Competition law is known as “antitrust law” in the United States, as both “antitrust” and “competition law” in the European Union and as “anti-monopoly” laws in other jurisdictions. MoginRubin lawyers have been leaders in antitrust law for over 35 years, helping companies fight for their place in the market through litigation in federal and state courts around the country and representing their interests before the Department of Justice, the Federal Trade Commission, Congress and state legislatures. With the combined experience of private litigators, economists and former government attorneys, we simplify antitrust’s complexities. MoginRubin lawyers have been a part of some of the largest antitrust cases in recent history.
The primary US federal antitrust laws are the Sherman Act, the Clayton Act and the Federal Trade Commission (FTC) Act. Most states also have antitrust laws; many state statutes are based on or similar to the federal antitrust laws.
- Private parties can sue to enforce the antitrust laws. In fact, most antitrust suits are brought by businesses and individuals seeking damages and/or court orders preventing anticompetitive conduct.
- Section 1 [15 USC §1] outlaws joint or concerted action that restrains trade. Examples include understandings, agreements, contracts, combinations, conspiracies, arrangements and behaviors by competitors like cartels, price-fixing, output restrictions, supply restrictions, bid-rigging, market division, customer allocation, territorial or geographic restrictions, boycotts, joint refusals to deal, rule-fixing, and certain information sharing. Many types of conduct are considered so harmful to competition they are almost always illegal per se; no defense or justification is allowed.
- According to the Supreme Court:
“Any combination which tampers with price structures is engaged in an unlawful activity. Even though the members of the price-fixing group were in no position to control the market, to the extent that they raised, lowered, or stabilized prices they would be directly interfering with the free play of market forces . . . Nor is it important that the prices paid by the combination were not fixed in the sense that they were uniform and inflexible. Price-fixing . . . has no such limited meaning. An agreement to pay or charge rigid, uniform prices would be an illegal agreement under the Sherman Act. But so would agreements to raise or lower prices whatever machinery for price-fixing was used . . . Hence, prices are fixed . . . if the range within which purchases or sales will be made is agreed upon, if the prices paid or charged are to be at a certain level or on ascending or descending scales, if they are to be uniform, or if by various formulae they are related to the market prices. They are fixed because they are agreed upon.”
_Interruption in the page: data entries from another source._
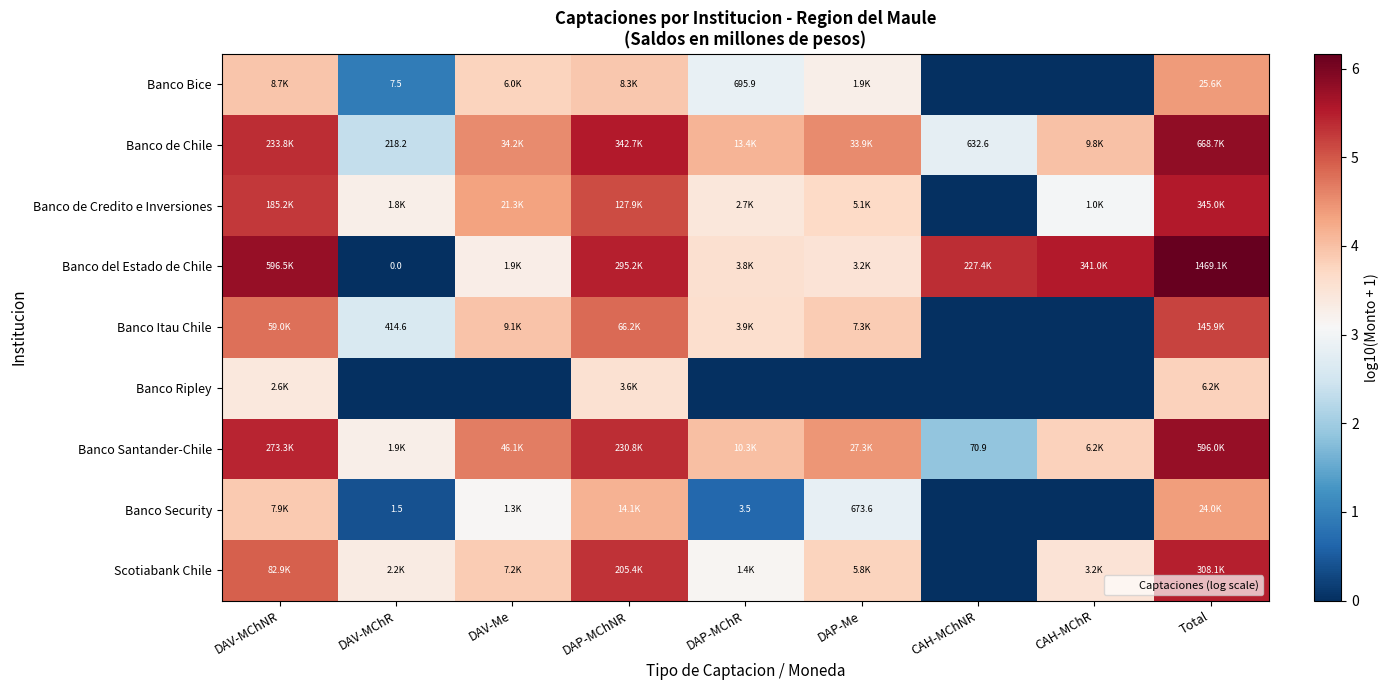

How many distinct data groups are displayed?

9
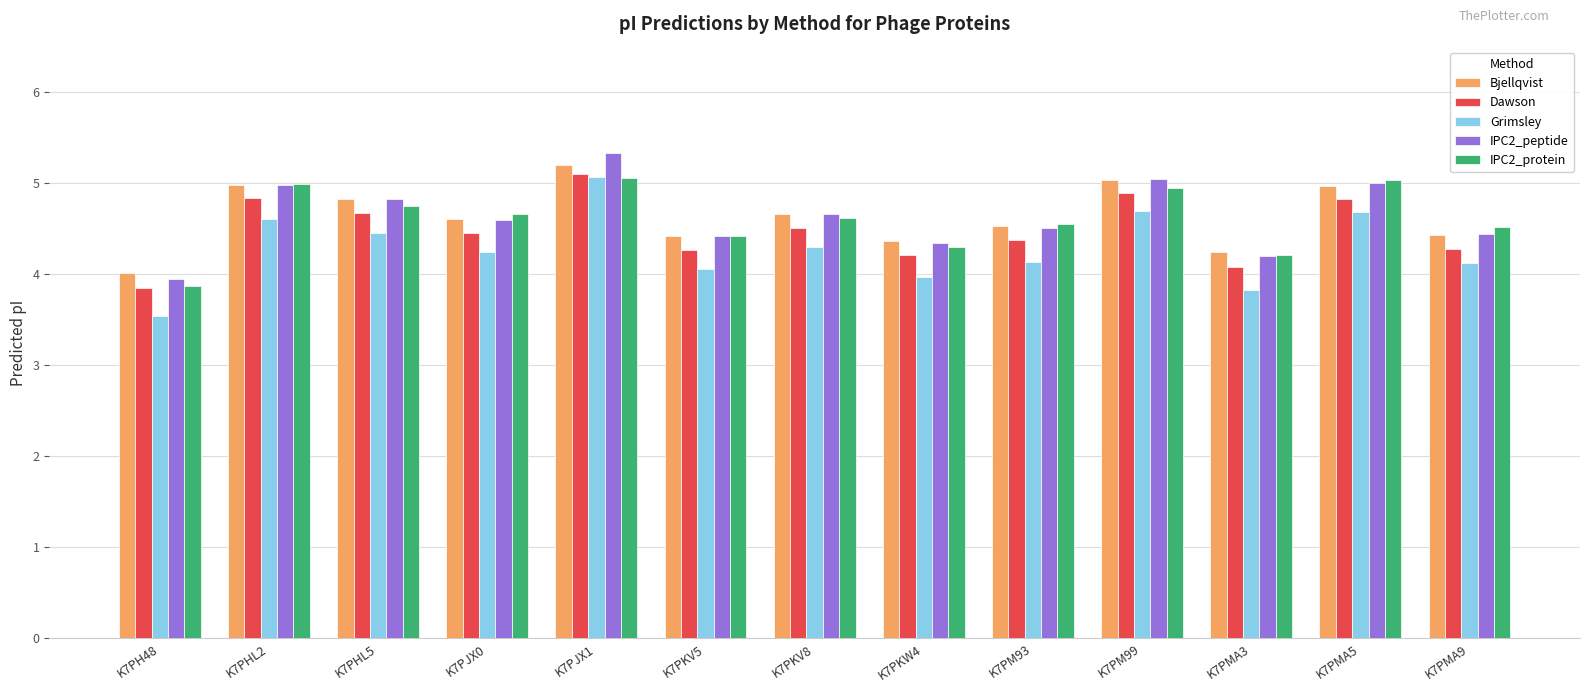

Which series has the widest spread of values?

Grimsley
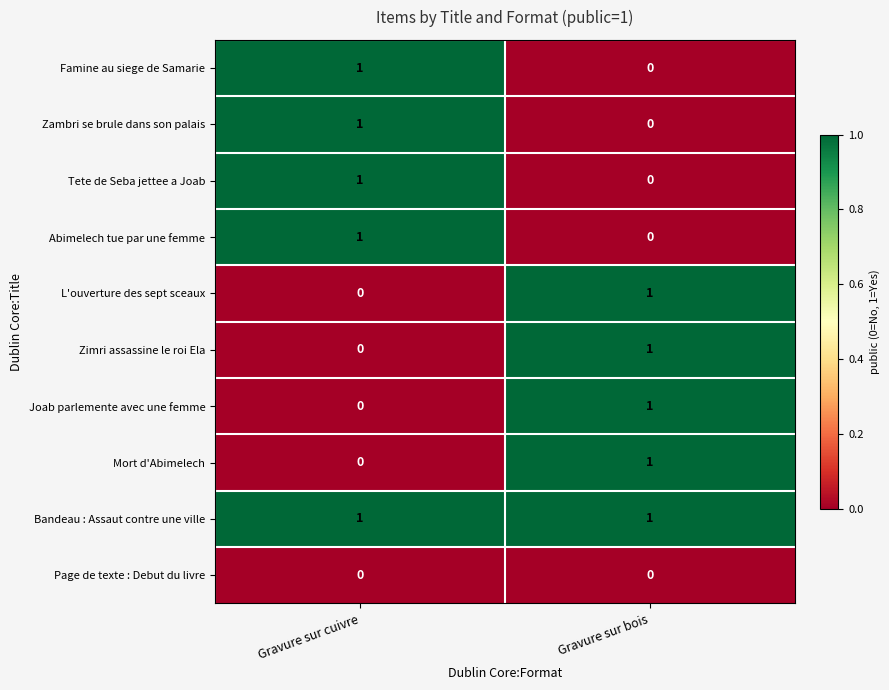

Count the number of data series in this chart.

10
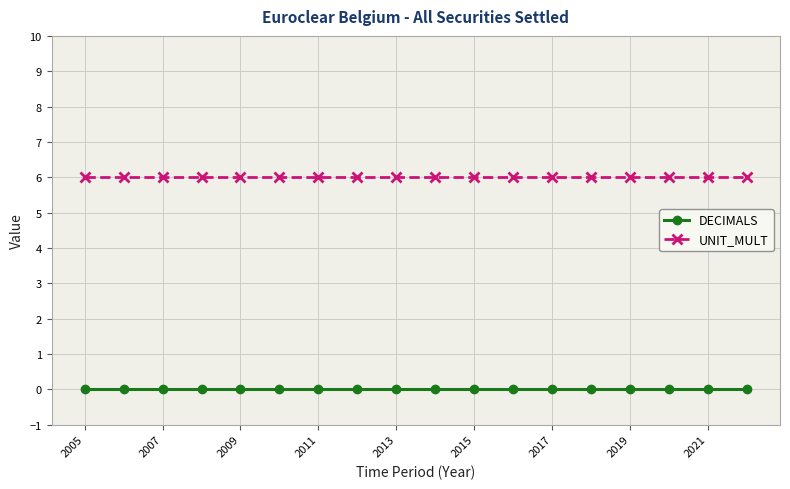

At how many categories does at least one series exceed 2?

18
Legally, supply-fixing is treated the same as other types of price-fixing.
MoginRubin lawyers have successfully litigated Section 1 cases in many industries, including software, computer memories, computer monitors, components, entertainment, energy, oil & gas, petroleum products, oil services, packaging, consumer products, appliances, HVAC, banking, financial services, ATM, foreign exchange, payment systems, pharmaceuticals, over-the-counter (OTC) medications, vitamins, supplements, cosmetics, real estate, food products, paint, textiles, automotive parts, optical products, travel, construction materials, medical devises, specialty chemicals and many others.
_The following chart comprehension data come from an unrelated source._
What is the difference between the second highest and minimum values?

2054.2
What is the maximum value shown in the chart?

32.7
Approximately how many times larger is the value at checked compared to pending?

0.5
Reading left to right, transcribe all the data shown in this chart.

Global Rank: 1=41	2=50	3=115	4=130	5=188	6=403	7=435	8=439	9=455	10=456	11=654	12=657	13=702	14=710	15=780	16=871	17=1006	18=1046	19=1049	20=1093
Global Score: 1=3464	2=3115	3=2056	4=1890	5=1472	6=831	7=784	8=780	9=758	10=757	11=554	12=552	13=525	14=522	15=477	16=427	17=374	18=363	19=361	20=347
- Section 2 [15 USC §2] outlaws monopolization, attempted monopolization, and conspiracy to monopolize. Monopolization claims first examine the products sold by the dominant firm and their alternatives to define the relevant market. Courts determine whether the dominance was achieved or maintained by anticompetitive conduct—something other than having a better product, superior management or being the first-mover. Courts do not require a literal monopoly; a “monopolist” is a firm with significant market share and durable market power. Exclusionary or predatory acts include such things as exclusive supply or purchase agreements, blocking market access, forcing the purchase of unwanted products, predatory pricing or refusal to deal.
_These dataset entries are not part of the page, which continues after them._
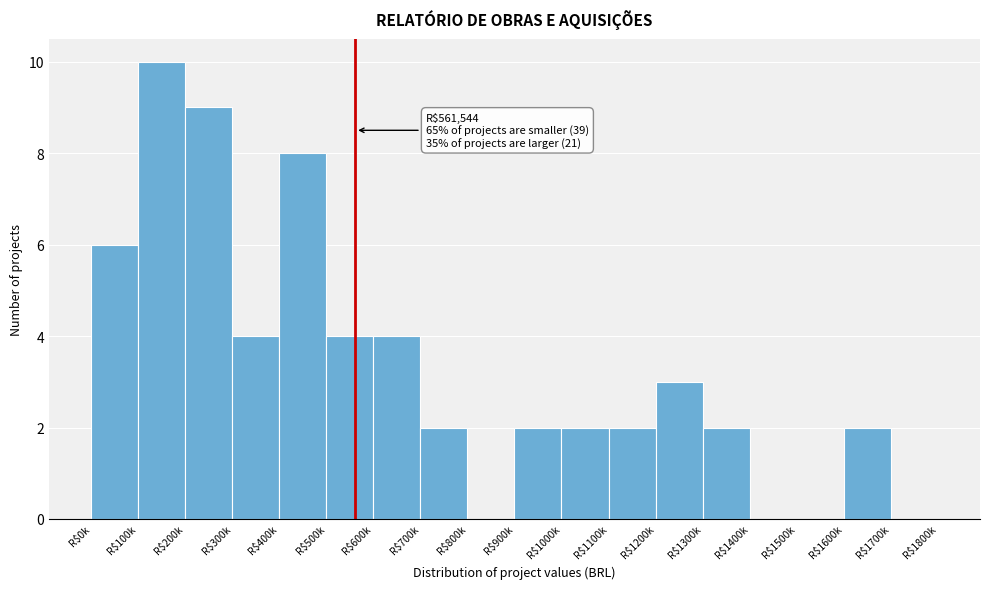

What is the maximum value shown in the chart?

10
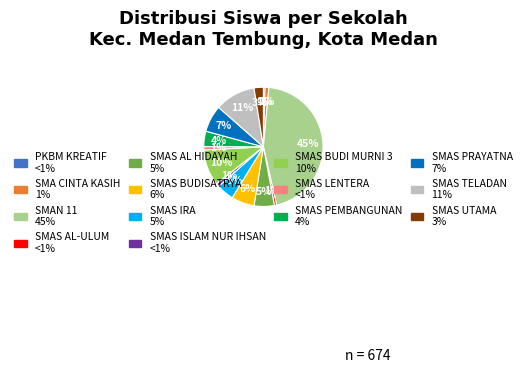

To the nearest percent, what is the average slice percentage?

7%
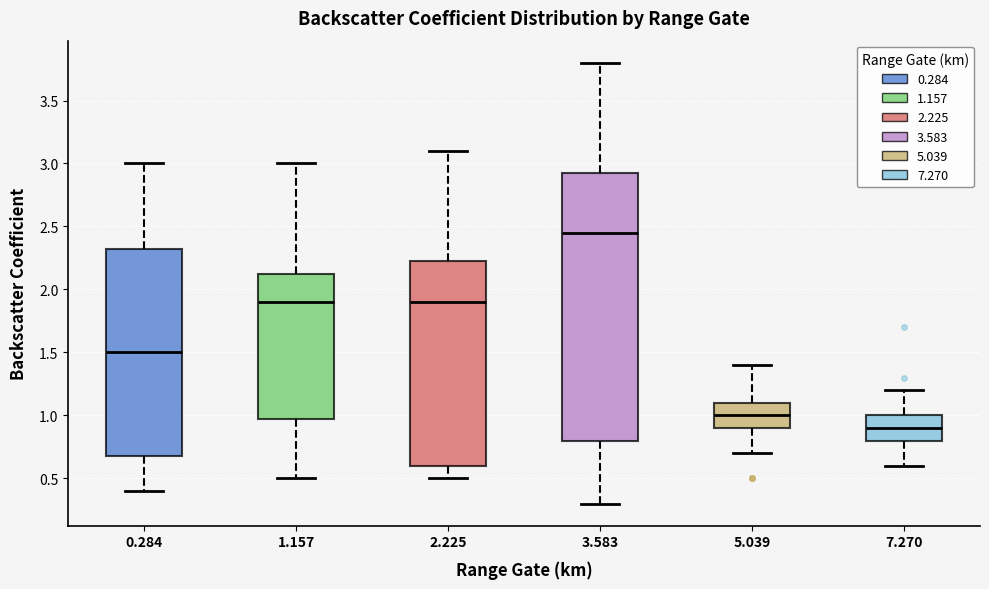

Reading left to right, read every box against the y-axis: the position of its median line, the range the box covers, and the ends of its whiskers. The values are not printed on the chart, so give them approximately, as read against the axis.

0.284: median 1.50, box 0.70 to 2.35, whiskers 0.40 to 3.00
1.157: median 1.90, box 1.00 to 2.15, whiskers 0.50 to 3.00
2.225: median 1.90, box 0.60 to 2.25, whiskers 0.50 to 3.10
3.583: median 2.45, box 0.80 to 2.95, whiskers 0.30 to 3.80
5.039: median 1.00, box 0.90 to 1.10, whiskers 0.70 to 1.40
7.270: median 0.90, box 0.80 to 1.00, whiskers 0.60 to 1.20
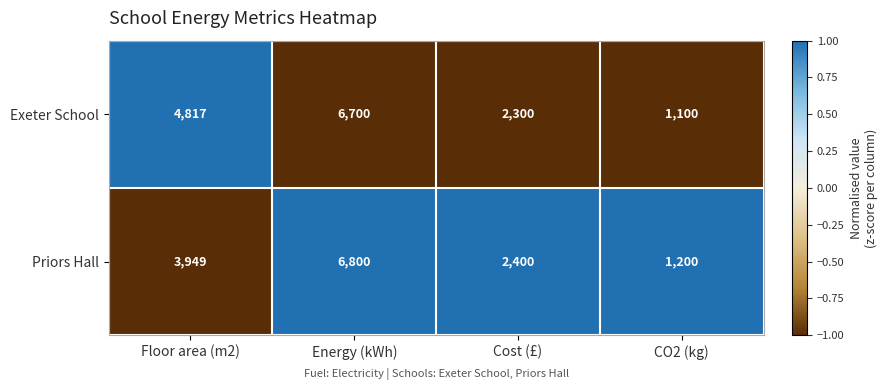

What is the sum of all Priors Hall values?

14349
MoginRubin lawyers have litigated many Section 2 cases. Here are some examples.
- Section 4 [15 USC §15] authorizes private parties to sue for triple damages, and
- Section 16 [15 USC §26] authorizes private parties to obtain a court order prohibiting the anticompetitive practice.
- Section 7 [15 USC §18] prohibits mergers and acquisitions where the effect “may be substantially to lessen competition, or to tend to create a monopoly.”
- Section 8 [15 USC §18(a)] requires advance notification to the federal antitrust agencies (DOJ and FTC) of large mergers or acquisitions and establishes a procedure for their review and approval. (Hart-Scott-Rodino). Affected private parties may challenge mergers even if they have been approved by the antitrust agencies. Many mergers are not reviewed by the antitrust agencies and those may also be challenged by affected private parties.
The Clayton Act also bans certain discriminatory prices, service, and allowances.
- Section 5 [15 USC §45] bans “unfair methods of competition” and “unfair or deceptive acts or practices.” The FTC Act also reaches other practices that harm competition, but that may not fit into categories of conduct formally prohibited by the Sherman Act. Only the FTC may sue under the FTC Act, but many states have similar statutes known as Little FTC Acts that allow private parties to sue.